Welcome to October

October Country

The first day of October always brings with it a sense of excitement, of wonderment. I feel a crispness in the air, a spice of adventures waiting in piles of leaves and cobbwebby forgotten places full of dust and shadow. I want to wrap up in warm clothes and go running out into the cooling air, whoop with glee in the random gusts of wind that shake dying leaves from branches. I want to wander through falling forests till my toes and fingers are almost too cold to move anymore, then return home to a hot cup of cocoa or tea, nose and cheeks red and eyes shining bright - a preview of jack-o-lanterns grinning right around the corner.

I want to stuff gloved hands into deep warm pockets and hunch my shoulders against that constant chilling breeze that slips below the collar of coat and shirt. I want to breathe out and see that breath steam, misty white, in a fading smoke-life puff in front of me.

I'm not ready for snow yet, or heavy hurried rains and thunder. I'm not ready for woodstoves and heaters and storing away the flip flops for next year. I'm not ready for no-sun, for no-more-warm-days. I'm not ready for winter, per se. I'm ready for October, that cooling darkening deepening snuggling-in - that sneaky uneasy beautiful calm before the storm.

Ray Bradbury, one of my most favoritest authors, described it well in the introduction to his collection of short stories, The October Country:

"... that country where the hills are fog and the rivers are mist; where noons go quickly, dusks and twilights linger, and midnights stay. That country composed in the main of cellars, sub-cellars, coal-bins, closets, attics, and pantries faced away from the sun. That country whose people are autumn people, thinking only autumn thoughts. Whose poeple passing at night on the empty walks sounds like rain ..."

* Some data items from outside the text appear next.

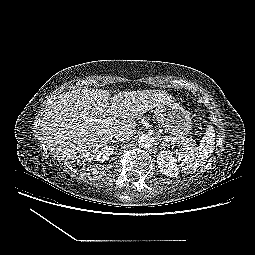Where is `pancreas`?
<instances>
[{"instance_id":"obj_1","label":"pancreas","mask_w":255,"mask_h":255,"mask_svg":"<svg viewBox=\"0 0 255 255\" xmlns=\"http://www.w3.org/2000/svg\"><path fill=\"white\" fill-rule=\"evenodd\" d=\"M194 144V141L193 140H189V142L186 143V145H193Z\"/></svg>"}]
</instances>
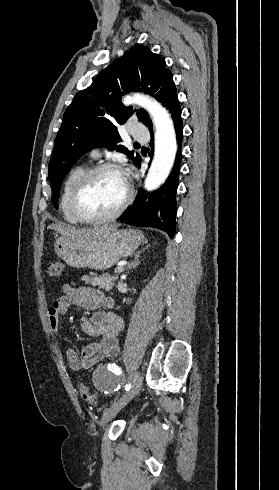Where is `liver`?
<instances>
[{"label":"liver","mask_w":279,"mask_h":490,"mask_svg":"<svg viewBox=\"0 0 279 490\" xmlns=\"http://www.w3.org/2000/svg\"><path fill=\"white\" fill-rule=\"evenodd\" d=\"M117 226H99V228H87V230H77L74 226H62V224H50L48 230H56L65 238L70 240H88L92 238L94 234H106V232H112L116 230Z\"/></svg>","instance_id":"1"}]
</instances>
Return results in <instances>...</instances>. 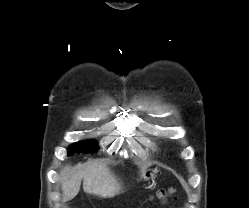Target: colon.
Instances as JSON below:
<instances>
[{"label":"colon","mask_w":249,"mask_h":208,"mask_svg":"<svg viewBox=\"0 0 249 208\" xmlns=\"http://www.w3.org/2000/svg\"><path fill=\"white\" fill-rule=\"evenodd\" d=\"M174 192L175 190L173 188L169 190L160 189L157 191L156 196L160 200H165L168 195L173 194Z\"/></svg>","instance_id":"colon-1"}]
</instances>
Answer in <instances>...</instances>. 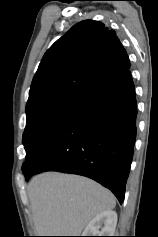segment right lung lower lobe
<instances>
[{"mask_svg": "<svg viewBox=\"0 0 158 237\" xmlns=\"http://www.w3.org/2000/svg\"><path fill=\"white\" fill-rule=\"evenodd\" d=\"M137 105L128 70L89 96L40 145L23 170L26 179L43 171L89 177L120 203L136 138Z\"/></svg>", "mask_w": 158, "mask_h": 237, "instance_id": "1", "label": "right lung lower lobe"}]
</instances>
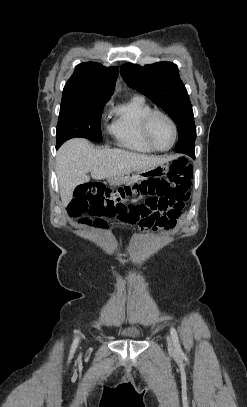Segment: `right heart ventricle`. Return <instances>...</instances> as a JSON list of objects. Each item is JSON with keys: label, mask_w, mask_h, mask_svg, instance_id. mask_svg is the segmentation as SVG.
<instances>
[{"label": "right heart ventricle", "mask_w": 247, "mask_h": 407, "mask_svg": "<svg viewBox=\"0 0 247 407\" xmlns=\"http://www.w3.org/2000/svg\"><path fill=\"white\" fill-rule=\"evenodd\" d=\"M151 110V106L141 97H134L111 109L112 120L108 131L120 147L143 154L154 151L145 142L141 131L142 120Z\"/></svg>", "instance_id": "obj_1"}]
</instances>
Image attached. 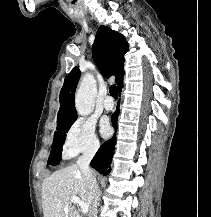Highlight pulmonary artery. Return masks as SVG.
I'll use <instances>...</instances> for the list:
<instances>
[{"label": "pulmonary artery", "instance_id": "pulmonary-artery-1", "mask_svg": "<svg viewBox=\"0 0 211 217\" xmlns=\"http://www.w3.org/2000/svg\"><path fill=\"white\" fill-rule=\"evenodd\" d=\"M103 106L106 110L110 111L114 108V102L111 96H107L104 100Z\"/></svg>", "mask_w": 211, "mask_h": 217}]
</instances>
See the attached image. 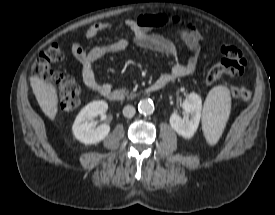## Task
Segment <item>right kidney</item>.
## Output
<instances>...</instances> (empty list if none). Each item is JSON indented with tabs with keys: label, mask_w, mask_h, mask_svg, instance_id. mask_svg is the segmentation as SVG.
<instances>
[{
	"label": "right kidney",
	"mask_w": 275,
	"mask_h": 215,
	"mask_svg": "<svg viewBox=\"0 0 275 215\" xmlns=\"http://www.w3.org/2000/svg\"><path fill=\"white\" fill-rule=\"evenodd\" d=\"M105 101H93L86 105L77 115L72 131L77 140L84 144H96L102 141L109 133L110 127L102 124L94 128L93 118L107 111Z\"/></svg>",
	"instance_id": "ca27d5eb"
}]
</instances>
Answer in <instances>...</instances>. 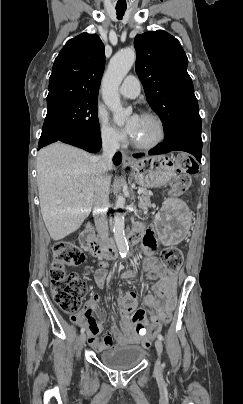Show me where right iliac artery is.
I'll return each mask as SVG.
<instances>
[{"mask_svg": "<svg viewBox=\"0 0 243 404\" xmlns=\"http://www.w3.org/2000/svg\"><path fill=\"white\" fill-rule=\"evenodd\" d=\"M84 331H85V329H84V328H81V333H84Z\"/></svg>", "mask_w": 243, "mask_h": 404, "instance_id": "right-iliac-artery-1", "label": "right iliac artery"}]
</instances>
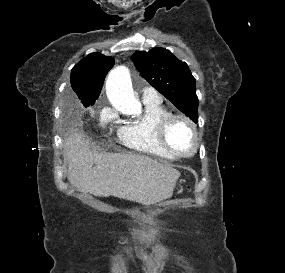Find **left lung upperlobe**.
<instances>
[{
  "label": "left lung upper lobe",
  "mask_w": 285,
  "mask_h": 273,
  "mask_svg": "<svg viewBox=\"0 0 285 273\" xmlns=\"http://www.w3.org/2000/svg\"><path fill=\"white\" fill-rule=\"evenodd\" d=\"M132 61L143 78L181 112L198 122L196 81L185 63L163 48L137 52Z\"/></svg>",
  "instance_id": "1"
}]
</instances>
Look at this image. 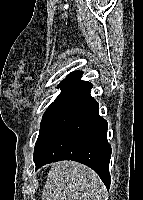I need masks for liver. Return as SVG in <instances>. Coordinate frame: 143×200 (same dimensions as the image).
<instances>
[{
	"mask_svg": "<svg viewBox=\"0 0 143 200\" xmlns=\"http://www.w3.org/2000/svg\"><path fill=\"white\" fill-rule=\"evenodd\" d=\"M105 186L91 168L74 161L51 166L42 200H104Z\"/></svg>",
	"mask_w": 143,
	"mask_h": 200,
	"instance_id": "liver-1",
	"label": "liver"
}]
</instances>
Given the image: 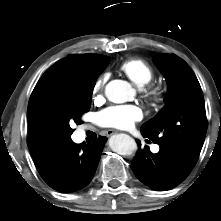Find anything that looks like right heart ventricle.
Segmentation results:
<instances>
[{"label":"right heart ventricle","mask_w":221,"mask_h":221,"mask_svg":"<svg viewBox=\"0 0 221 221\" xmlns=\"http://www.w3.org/2000/svg\"><path fill=\"white\" fill-rule=\"evenodd\" d=\"M121 70L138 87H144L154 78L152 66L143 59L135 58L125 61L121 65Z\"/></svg>","instance_id":"1"}]
</instances>
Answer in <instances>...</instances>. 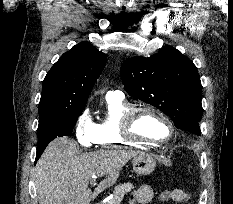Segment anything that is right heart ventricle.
Instances as JSON below:
<instances>
[{
	"label": "right heart ventricle",
	"instance_id": "obj_1",
	"mask_svg": "<svg viewBox=\"0 0 233 204\" xmlns=\"http://www.w3.org/2000/svg\"><path fill=\"white\" fill-rule=\"evenodd\" d=\"M131 107L132 105L124 97H106L104 115L95 124L97 145L102 148L142 147L145 145L129 141L122 135V119Z\"/></svg>",
	"mask_w": 233,
	"mask_h": 204
}]
</instances>
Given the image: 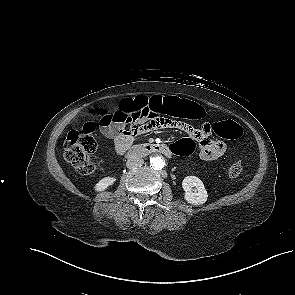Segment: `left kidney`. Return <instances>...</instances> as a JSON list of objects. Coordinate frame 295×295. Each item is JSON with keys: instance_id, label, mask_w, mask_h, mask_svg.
Masks as SVG:
<instances>
[{"instance_id": "left-kidney-1", "label": "left kidney", "mask_w": 295, "mask_h": 295, "mask_svg": "<svg viewBox=\"0 0 295 295\" xmlns=\"http://www.w3.org/2000/svg\"><path fill=\"white\" fill-rule=\"evenodd\" d=\"M185 191L184 199L194 206L202 205L207 201V191L203 182L196 176H187L182 181Z\"/></svg>"}]
</instances>
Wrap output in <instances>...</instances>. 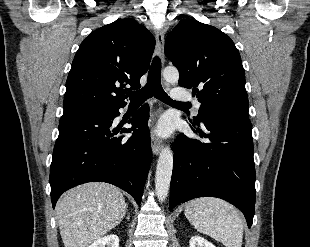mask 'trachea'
Segmentation results:
<instances>
[{"label": "trachea", "instance_id": "trachea-1", "mask_svg": "<svg viewBox=\"0 0 310 247\" xmlns=\"http://www.w3.org/2000/svg\"><path fill=\"white\" fill-rule=\"evenodd\" d=\"M128 96L132 104H141L154 96L170 105H188L187 103L172 100L163 90L161 85V61L158 56L153 58L146 85L140 90L129 92Z\"/></svg>", "mask_w": 310, "mask_h": 247}]
</instances>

He was describing his own world of stories and thoughts; the place he goes to or that comes to him where all those wonderful tales and characters are alive and well and bidding him come out to play. It's the October Country, and on the first day of October of each year, I find myself wondering if maybe that's where I really came from, and if Mama Wren simply took me in when I wandered a bit too far from those foggy hills and misty rivers, into the world of here and now. Because I am an autumn person, and I think autumn thoughts. Or maybe, just maybe, Mama Wren's from there too; October always seems to get under her skin as well.

It's a good time for long walks and hot drinks and cats and books and - yes - kites, too, to shiver and dance in the misty wind. It's a time for photographs and family and grandfather clocks chiming in shadows that have more substance - more life - now than at any other time of year. It's a time for remembering, and discovering.

It's a time for sneaking away - from work, from school, from chores and errands - just to get out for a minute and see, and breathe.

Welcome to October, friends, and to the October Country. May your journey be a long one, a good and spice-edged, warm in the chilliness, wind-racing one, and may you find in hills of fog a bit of childhood and memory.

2 comments:

Wren said...

Beautiful.

We see ourselves in each other,I think. You and I are dreamy October Country refugees, holding on to tatters of sweet spice and mystery, and memories of rain.

Come soon for soup.

Boldly Serving Up Wheat Grass said...

Can I get some soup, too?!!!

I also love the fall most, as I've commented on your mom's blog before. Thanks for that well-written post!